> Texte fourni
# # # # #
Jean Fautrier, Musée d’Art moderne, 19 mai 2018
Certains veulent s’en souvenir : d’autres, comme Jean Fautrier, préféraient se libérer des belles choses. Les trois mots comptent :
- « des », car Fautrier n’a eu de cesse d’interroger la singularité vs la reproductibilité des œuvres (tirages multiples, variations, séries, déclinaison d’une même thématique) ;
- « belles », car le peintre n’a jamais considéré la notion de beau comme acquise, convoquant tant les traditionnelles natures mortes florales que des écorchés animaux, des objets (une bobine industrielle, par ex.), une autopsie humaine ou des situations tragiques via sa série des otages ;
- « choses », car l’artiste, au long de ses mutations esthétiques, a tâché de se déprendre de l’illusion réaliste, produite par le créateur, en privilégiant une manière d’abstrait néanmoins quasi toujours relié au réel, par ex. via le titre, qui oblige le visiteur à investir la forme pour la rapprocher du réel tel que suggéré par l’artiste.
Voici, semble-t-il, le propos qui sourdait de la troisième rétrospective au musée d’Art moderne de Paris organisée en quelque cinquante ans, depuis que Jean Fautrier a légué une grande partie de son fonds à l’institution. (Pour découvrir ce qu’en dit le teaser, c’est ici ; pour lire la présentation presse, filez çà ; et pour disposer de plus de « visuels », cliquez là.) Le parcours de l’exposition qui vient de s’achever était globalement chronologique. Il suivait les évolutions d’un mutant des arts graphiques, associant peinture, gravure et sculpture dans un geste cohérent mais non sédimenté dans un projet artistique figé.
# # # # #
> Entrées fournies

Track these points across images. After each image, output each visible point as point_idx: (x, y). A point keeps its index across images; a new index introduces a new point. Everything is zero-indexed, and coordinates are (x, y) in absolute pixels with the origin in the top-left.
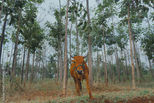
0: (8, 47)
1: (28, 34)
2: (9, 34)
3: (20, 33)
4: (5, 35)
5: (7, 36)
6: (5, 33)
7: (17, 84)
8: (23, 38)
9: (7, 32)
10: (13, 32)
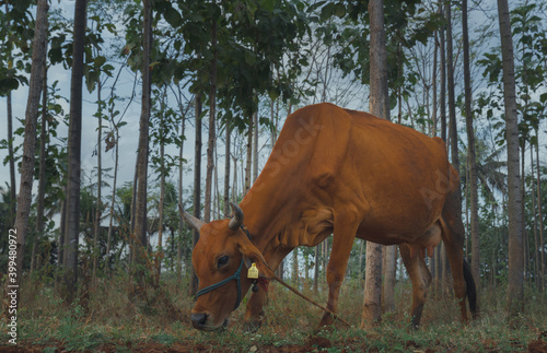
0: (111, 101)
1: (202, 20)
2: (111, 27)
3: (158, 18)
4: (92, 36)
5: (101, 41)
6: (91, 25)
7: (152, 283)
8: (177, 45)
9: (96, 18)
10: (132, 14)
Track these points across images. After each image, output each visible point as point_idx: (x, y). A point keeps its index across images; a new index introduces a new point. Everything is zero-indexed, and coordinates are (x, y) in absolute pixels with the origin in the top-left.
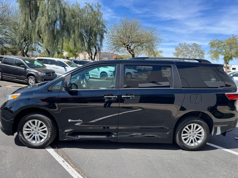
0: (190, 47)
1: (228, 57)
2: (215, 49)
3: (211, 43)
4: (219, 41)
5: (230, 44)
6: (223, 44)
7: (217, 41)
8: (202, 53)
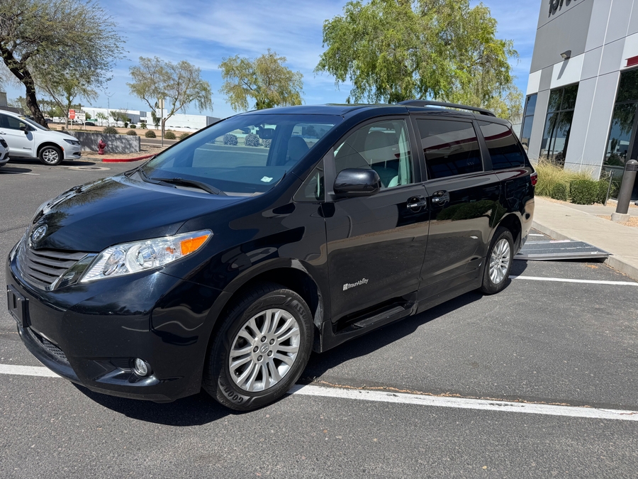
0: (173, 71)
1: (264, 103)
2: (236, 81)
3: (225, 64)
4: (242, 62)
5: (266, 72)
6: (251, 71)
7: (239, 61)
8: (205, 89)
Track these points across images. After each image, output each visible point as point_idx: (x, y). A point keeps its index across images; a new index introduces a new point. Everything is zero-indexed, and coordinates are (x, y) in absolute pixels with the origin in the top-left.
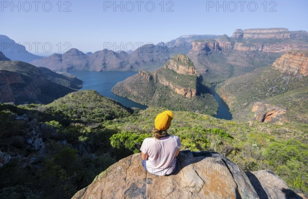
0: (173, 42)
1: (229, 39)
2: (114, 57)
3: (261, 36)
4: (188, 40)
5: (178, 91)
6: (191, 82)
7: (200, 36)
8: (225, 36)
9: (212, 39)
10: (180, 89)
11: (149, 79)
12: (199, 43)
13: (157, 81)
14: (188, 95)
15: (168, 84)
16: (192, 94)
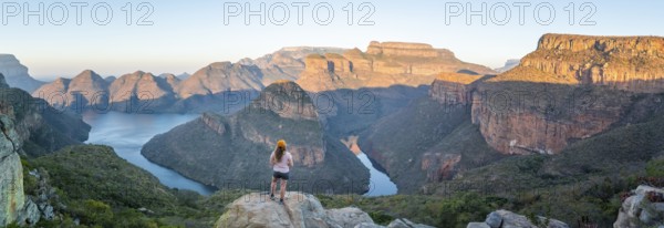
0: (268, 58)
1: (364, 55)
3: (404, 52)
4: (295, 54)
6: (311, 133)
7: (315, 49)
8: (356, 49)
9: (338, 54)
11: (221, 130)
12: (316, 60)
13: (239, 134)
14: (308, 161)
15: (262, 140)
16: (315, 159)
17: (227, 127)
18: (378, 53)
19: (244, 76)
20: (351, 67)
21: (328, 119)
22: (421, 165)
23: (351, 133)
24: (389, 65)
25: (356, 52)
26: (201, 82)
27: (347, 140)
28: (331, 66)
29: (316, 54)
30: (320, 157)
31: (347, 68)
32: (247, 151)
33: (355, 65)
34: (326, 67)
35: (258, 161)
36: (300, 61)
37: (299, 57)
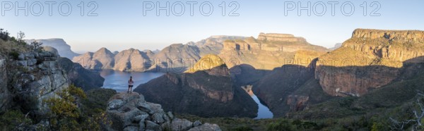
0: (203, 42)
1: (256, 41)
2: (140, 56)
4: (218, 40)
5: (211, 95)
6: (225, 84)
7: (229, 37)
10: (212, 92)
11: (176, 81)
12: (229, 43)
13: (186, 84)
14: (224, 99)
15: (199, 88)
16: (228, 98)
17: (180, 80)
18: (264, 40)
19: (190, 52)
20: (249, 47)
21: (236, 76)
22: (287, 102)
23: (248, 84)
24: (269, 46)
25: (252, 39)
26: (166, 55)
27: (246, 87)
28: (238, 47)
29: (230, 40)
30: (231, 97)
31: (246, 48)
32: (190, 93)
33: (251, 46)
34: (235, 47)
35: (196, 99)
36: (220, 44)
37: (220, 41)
# # # # #
> Consigne 1
Pour chacune des affirmations suivantes, dites par oui ou par non si elle concorde avec le texte sur la rétrospective Fautrier, et citez mot pour mot les termes du texte qui tranchent. (a) Le parcours de l'exposition était globalement chronologique. (b) Fautrier tenait la notion de beau pour acquise. (c) Il s'agissait de la première rétrospective consacrée à Fautrier au musée d'Art moderne de Paris.
> Consigne 2
Recopiez fidèlement le passage du texte sur la rétrospective Fautrier qui s'ouvre sur les mots contenant « Voici, semble-t-il, le » et se clôt sur « projet artistique figé. ».

> Résultat de l'exercice 1
(a) Oui : « Le parcours de l’exposition qui vient de s’achever était globalement chronologique. »
(b) Non : « le peintre n’a jamais considéré la notion de beau comme acquise »
(c) Non : « la troisième rétrospective au musée d’Art moderne de Paris »

> Résultat de l'exercice 2
Voici, semble-t-il, le propos qui sourdait de la troisième rétrospective au musée d’Art moderne de Paris organisée en quelque cinquante ans, depuis que Jean Fautrier a légué une grande partie de son fonds à l’institution. (Pour découvrir ce qu’en dit le teaser, c’est ici ; pour lire la présentation presse, filez çà ; et pour disposer de plus de « visuels », cliquez là.) Le parcours de l’exposition qui vient de s’achever était globalement chronologique. Il suivait les évolutions d’un mutant des arts graphiques, associant peinture, gravure et sculpture dans un geste cohérent mais non sédimenté dans un projet artistique figé.